1917, il war movie di Sam Mendes candidato a 10 premi Oscar, rappresenta una sorta di urlo di sopravvivenza del cinema,. Si tratta infatti di un film che punta tutto, e a 360°, sull’esperienza di visione immersiva, veicolata in questo caso da un unico piano sequenza (con un intervallo al nero tra i due macro-atti), ricorrendo a sofisticate tecniche per cucire insieme le riprese.

Mendes non sceglie di sottolineare eccessivamente il marciume estetico e morale del combattimento. Predilige semmai il titanismo empatico di uno sguardo che attraverso la perfezione della messa in scena riesca a congelare il tempo e lo spazio in un eterno e impassibile presente, in cui la minaccia della dipartita è ricorrente e incolmabile rispetto alla piccolezza dell’uomo schiacciato da un fato tragico.

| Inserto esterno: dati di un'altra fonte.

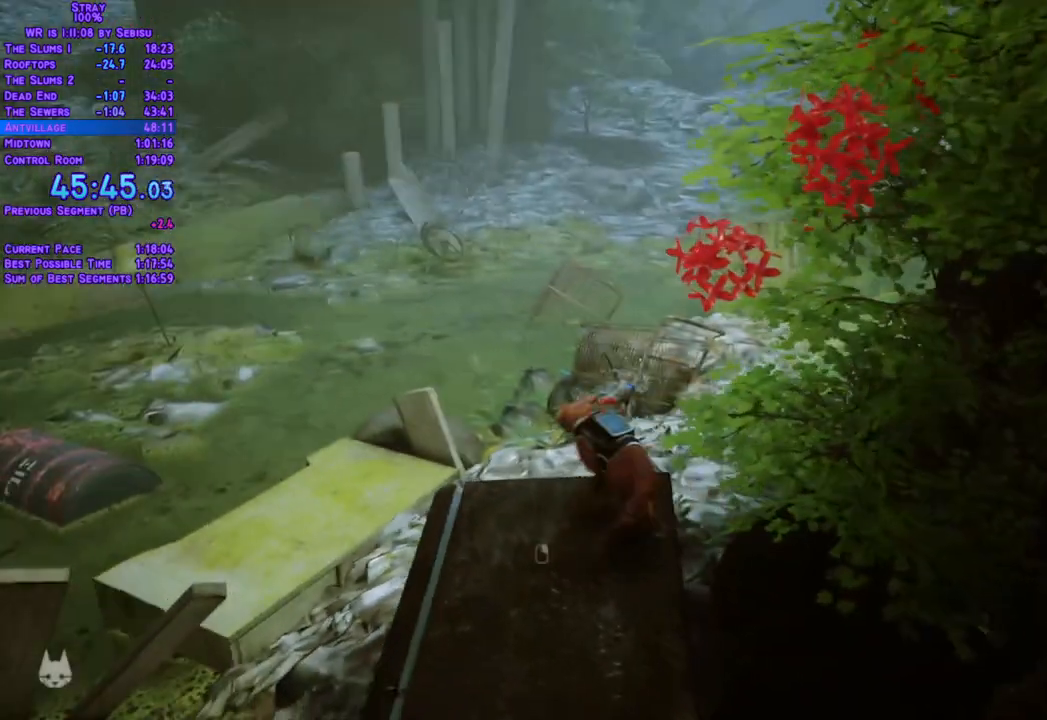
{"buttons": ["L2", "DPAD_UP", "DPAD_LEFT"], "left_stick": "center", "right_stick": "center", "events": [[167, "DPAD_LEFT", "up"], [452, "DPAD_LEFT", "down"]]}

1917 potrebbe sembrare solo un esempio di manierismo hollywoodiano d’alta scuola, ma è interessante notare come Mendes sappia intercettare anche, soprattutto nei frangenti in cui il climax spettacolare trova il suo massimo sfogo, una forma di verità della rappresentazione che tracima nell’emozione vibrante e a perdita d’occhio.

Siamo in un anno risolutivo per l’estinguersi del conflitto, in 1917, ma a Mendes interessa soprattutto il palpitare e lo scapicollarsi a vuoto di due ragazzi qualunque, l’uno smilzo e indurito e l’altro più pacioccone e bonario: i loro movimenti somigliano a un costante lavoro d’equilibrismo su una sbarra di ferro sospesa su un fiume freddo e gelido, con al di sotto un imbuto ideale in cui ci si può trovare precipitati in un vortice senza ritorno di caos e morte da un momento all’altro.

Non è cinema bellico di eroi pluridecorati, dunque, 1917, ma di gabbie e prigioni a cielo aperto, di cui è impossibile intravedere i contorni.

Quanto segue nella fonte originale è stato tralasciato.